Les livreurs espèrent un relais financier des plateformes
Précarisés, ils appellent les plateformes à revoir les règles du jeu
A croiser tous ces livreurs de repas, à trottinette ou à vélo, dans les rues un peu plus vides de Toulouse, on se dit que dans certains secteurs d’activité le confinement peut se transformer en Eldorado. C’est aller un peu vite en besogne. « Lundi soir, on s’est retrouvés à une quinzaine de collègues vers 20 h 30 sur la place de la Trinité à regarder nos téléphones en attendant une commande », raconte Frédéric (1). Le désoeuvrement total à l’heure théorique du rush. «Bizarrement, on sonne pas, confirme Yohan Tallandier dans son jargon. C’est pas la folie du tout. » Frédéric, qui livre à temps plein pour les deux applis les plus célèbres, Deliveroo et Uber Eats, a connu l’époque « où ça marchait bien ». Mais le Toulousain de 28 ans a fait ses calculs et parle en chiffre d’affaires, vu qu’il est autoentrepreneur et paie 20 % de cotisations à l’urssaf (bientôt 22 %) : 2 650 € en octobre 2019 mais 1175 seulement le mois dernier, dans un monde post Covid-19, où il a moins travaillé. « C’est presque insultant, pour une vie éreintante où l’on prend physiquement tous les risques et où j’en vois certains développer une dépendance psychologique à la plateforme», déplore le professionnel. «L’autre jour, j’ai travaillé 6 h pour gagner 12,50 € », témoigne Yohan. Celui qui est aussi le secrétaire général du syndicat des livreurs ubérisés Toulousains, le lut CGT (2), estime que le chiffre d’affaires d’un livreur est de 8 à 9 € de l’heure et rappelle – c’est bon à savoir – que les pourboires versés en ligne sont, eux aussi, soumis à cotisations sociales.

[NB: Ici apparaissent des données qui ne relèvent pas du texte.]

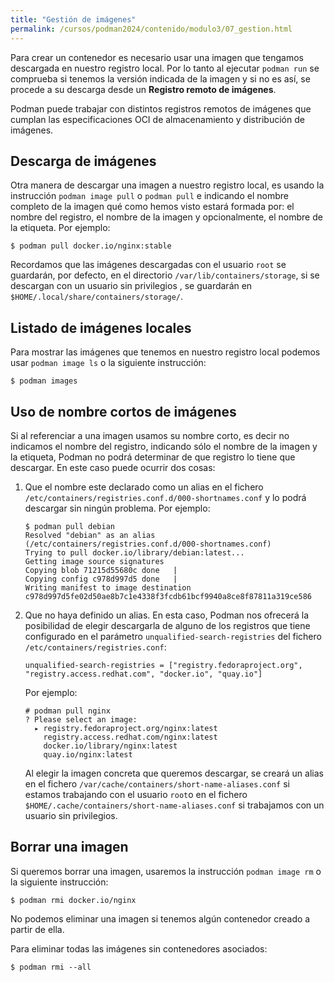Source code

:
 ```yaml
---
title: "Gestión de imágenes"
permalink: /cursos/podman2024/contenido/modulo3/07_gestion.html
---
```


Para crear un contenedor es necesario usar una imagen que tengamos descargada en nuestro registro local. Por lo tanto al ejecutar `podman run` se comprueba si tenemos la versión indicada de la imagen y si no es así, se procede a su descarga desde un **Registro remoto de imágenes**.

Podman puede trabajar con distintos registros remotos de imágenes que cumplan las especificaciones OCI de almacenamiento y distribución de imágenes.

## Descarga de imágenes

Otra manera de descargar una imagen a nuestro registro local, es usando la instrucción `podman image pull` o `podman pull` e indicando el nombre completo de la imagen qué como hemos visto estará formada por: el nombre del registro, el nombre de la imagen y opcionalmente, el nombre de la etiqueta. Por ejemplo: 

```
$ podman pull docker.io/nginx:stable
```

Recordamos que las imágenes descargadas con el usuario `root` se guardarán, por defecto, en el directorio `/var/lib/containers/storage`, si se descargan con un usuario sin privilegios , se guardarán en `$HOME/.local/share/containers/storage/`.

## Listado de imágenes locales

Para mostrar las imágenes que tenemos en nuestro registro local podemos usar `podman image ls` o la siguiente instrucción:

```
$ podman images
```

## Uso de nombre cortos de imágenes

Si al referenciar a una imagen usamos su nombre corto, es decir no indicamos el nombre del registro, indicando sólo el nombre de la imagen y la etiqueta, Podman no podrá determinar de que registro lo tiene que descargar. En este caso puede ocurrir dos cosas:

1. Que el nombre este declarado como un alias en el fichero `/etc/containers/registries.conf.d/000-shortnames.conf` y lo podrá descargar sin ningún problema. Por ejemplo:

    ```
    $ podman pull debian
    Resolved "debian" as an alias (/etc/containers/registries.conf.d/000-shortnames.conf)
    Trying to pull docker.io/library/debian:latest...
    Getting image source signatures
    Copying blob 71215d55680c done   | 
    Copying config c978d997d5 done   | 
    Writing manifest to image destination
    c978d997d5fe02d50ae8b7c1e4338f3fcdb61bcf9940a8ce8f87811a319ce586
    ```
2. Que no haya definido un alias. En esta caso, Podman nos ofrecerá la posibilidad de elegir descargarla de alguno de los registros que tiene configurado en el parámetro `unqualified-search-registries` del fichero `/etc/containers/registries.conf`:

    ```
    unqualified-search-registries = ["registry.fedoraproject.org", "registry.access.redhat.com", "docker.io", "quay.io"]
    ```

    Por ejemplo:

    ```
    # podman pull nginx
    ? Please select an image: 
      ▸ registry.fedoraproject.org/nginx:latest
        registry.access.redhat.com/nginx:latest
        docker.io/library/nginx:latest
        quay.io/nginx:latest
    ```

    Al elegir la imagen concreta que queremos descargar, se creará un alias en el fichero `/var/cache/containers/short-name-aliases.conf` si estamos trabajando con el usuario `root`o en el fichero `$HOME/.cache/containers/short-name-aliases.conf` si trabajamos con un usuario sin privilegios.

## Borrar una imagen

Si queremos borrar una imagen, usaremos la instrucción `podman image rm` o la siguiente instrucción:

```
$ podman rmi docker.io/nginx
```
No podemos eliminar una imagen si tenemos algún contenedor creado a partir de ella.

Para eliminar todas las imágenes sin contenedores asociados:

```
$ podman rmi --all
```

Le syndicaliste tient pour preuve du vague à l’âme grandissant de ses collègues, le succès inespéré de la manifestation, et de la grève de la connexion, qu’il a organisées vendredi soir, premier jour du reconfinement au centre-ville de Toulouse. «Je me suis dit : “c’est bizarre tous ces gens qui commandent chez Burger King” », plaisante-t-il. En fait, ils étaient plus d’une centaine de livreurs venus défiler avec lui.
Du blocage des comptes sans explication, à l’augmentation du prix des commandes, en passant par « le droit aux congés payés », la liste des revendications du syndicat est longue.
Prêt à la négociation
Contacté par 20 Minutes, Uber Eats se dit prêt à la négociation sociale. « Nous échangeons très régulièrement avec les livreurs qui utilisent l’application à Toulouse pour trouver tous ensemble les meilleures réponses aux enjeux soulevés, indique un porte-parole. Nous sommes ouverts au dialogue et sommes engagés à continuer à réfléchir aux solutions les plus efficaces pour soutenir l’activité des livreurs.» Frédéric n’attendra pas l’issue des échanges. «La tyrannie des algorithmes», il en a soupé. Il veut rester livreur à vélo, mais souhaite «prospecter des boîtes» pour qui il livrera. « Des clients assurés, comme ça, je saurai que j’ai du travail pour le lendemain », souligne-t-il.